Anggota DPD RI lain yang hadir adalah H. Afnan Hadikusuma. Ia menyatakan bahwa seluruh aspirasi yang masuk akan ditampung lebih dahulu untuk kemudian dikelompokkan dan disampaikan kepada pihak-pihak terkait. “Hal-hal yang terkait dengan Pemda akan disampaikan ke Pemda, begitu pula yang perlu disampaikan kepada Pemkab. Terkait saluran yang ditujukan kepada Pusat, akan disampaikan pada ruang-ruang yang ada dan Sidang Paripurna,” ujarnya.
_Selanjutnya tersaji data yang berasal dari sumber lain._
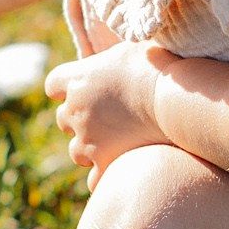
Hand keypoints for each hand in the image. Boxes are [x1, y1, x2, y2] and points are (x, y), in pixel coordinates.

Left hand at [43, 40, 169, 185]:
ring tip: (115, 143)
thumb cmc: (159, 67)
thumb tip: (117, 55)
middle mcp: (76, 110)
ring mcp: (88, 140)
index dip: (65, 88)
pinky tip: (119, 170)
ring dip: (90, 148)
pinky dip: (103, 175)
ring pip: (76, 151)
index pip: (54, 84)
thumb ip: (113, 57)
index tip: (79, 89)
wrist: (174, 99)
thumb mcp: (132, 49)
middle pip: (63, 118)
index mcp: (78, 79)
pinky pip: (93, 179)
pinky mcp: (105, 163)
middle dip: (80, 119)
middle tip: (107, 117)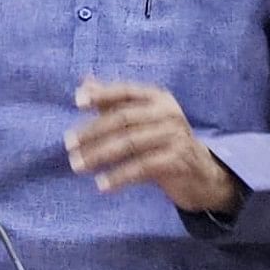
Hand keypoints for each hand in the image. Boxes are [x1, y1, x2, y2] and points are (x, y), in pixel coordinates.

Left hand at [67, 81, 243, 214]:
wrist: (201, 172)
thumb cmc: (163, 141)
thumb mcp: (142, 118)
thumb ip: (113, 102)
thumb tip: (83, 84)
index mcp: (158, 97)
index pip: (126, 91)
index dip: (102, 94)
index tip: (77, 103)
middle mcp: (168, 112)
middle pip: (123, 118)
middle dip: (92, 131)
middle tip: (68, 144)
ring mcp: (175, 136)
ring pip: (129, 143)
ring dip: (99, 155)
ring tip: (77, 165)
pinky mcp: (178, 160)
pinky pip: (142, 167)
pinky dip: (119, 176)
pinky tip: (102, 185)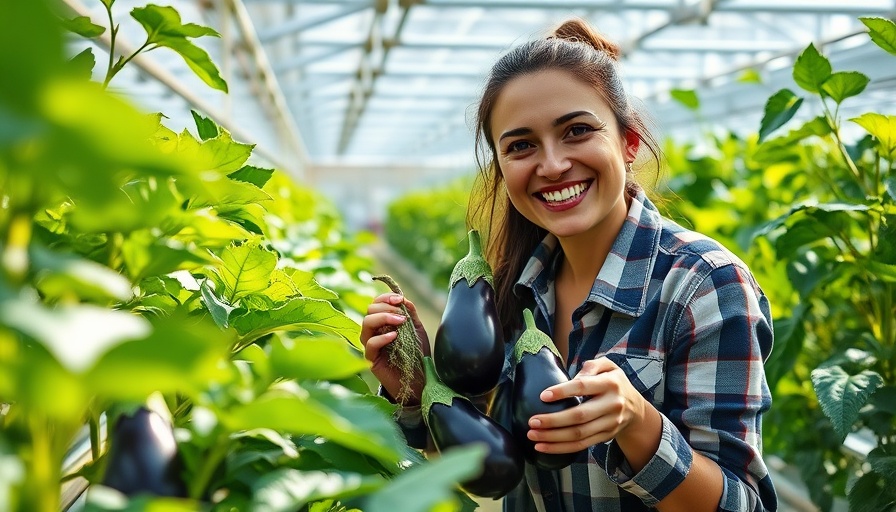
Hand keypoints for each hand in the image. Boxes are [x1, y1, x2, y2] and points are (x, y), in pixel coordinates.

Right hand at [360, 293, 430, 404]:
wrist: (420, 380)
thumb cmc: (417, 355)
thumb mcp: (417, 330)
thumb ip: (411, 314)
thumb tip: (404, 299)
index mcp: (383, 323)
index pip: (376, 304)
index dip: (385, 298)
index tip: (399, 299)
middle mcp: (374, 332)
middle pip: (369, 311)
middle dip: (386, 308)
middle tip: (402, 315)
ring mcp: (371, 345)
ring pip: (366, 324)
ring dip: (383, 318)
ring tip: (400, 322)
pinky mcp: (372, 360)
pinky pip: (370, 344)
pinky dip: (382, 337)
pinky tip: (394, 336)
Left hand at [526, 356, 652, 453]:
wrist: (636, 408)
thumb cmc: (614, 382)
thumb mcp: (608, 365)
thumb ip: (591, 366)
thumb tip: (573, 378)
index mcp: (610, 383)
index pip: (583, 387)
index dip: (563, 391)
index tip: (543, 396)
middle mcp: (611, 405)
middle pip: (579, 416)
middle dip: (553, 421)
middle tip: (532, 421)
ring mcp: (609, 424)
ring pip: (579, 434)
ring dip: (553, 437)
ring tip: (532, 435)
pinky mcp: (605, 437)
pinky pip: (581, 445)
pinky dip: (561, 448)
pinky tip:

Sementara dari masyarakat difabel diwakili di antaranya oleh ITMI DIY, HWDI DIY, Persuni DIY, PPMS DIY, WKSP DIY, Difagana, PPDI DIY, DTLS, PLJ DIY, Gerkatin DIY, FPDB, Potads, Peruni. Dari audiensi tersebut, dicapai beberapa titik temu yang menjadi usulan dari Komite Disabilitas DIY dan masyarakat difabel. Yaitu, memasukkan data-data penyandang disabilitas yang belum masuk dalam Program Keluarga Harapan, hak informasi kepada disabel tuli sebagai guru bahasa isyarat, dan pemenuhan hak, khususnya di bidang perekonomian dan peternian hingga di pelosok-pelosok daerah.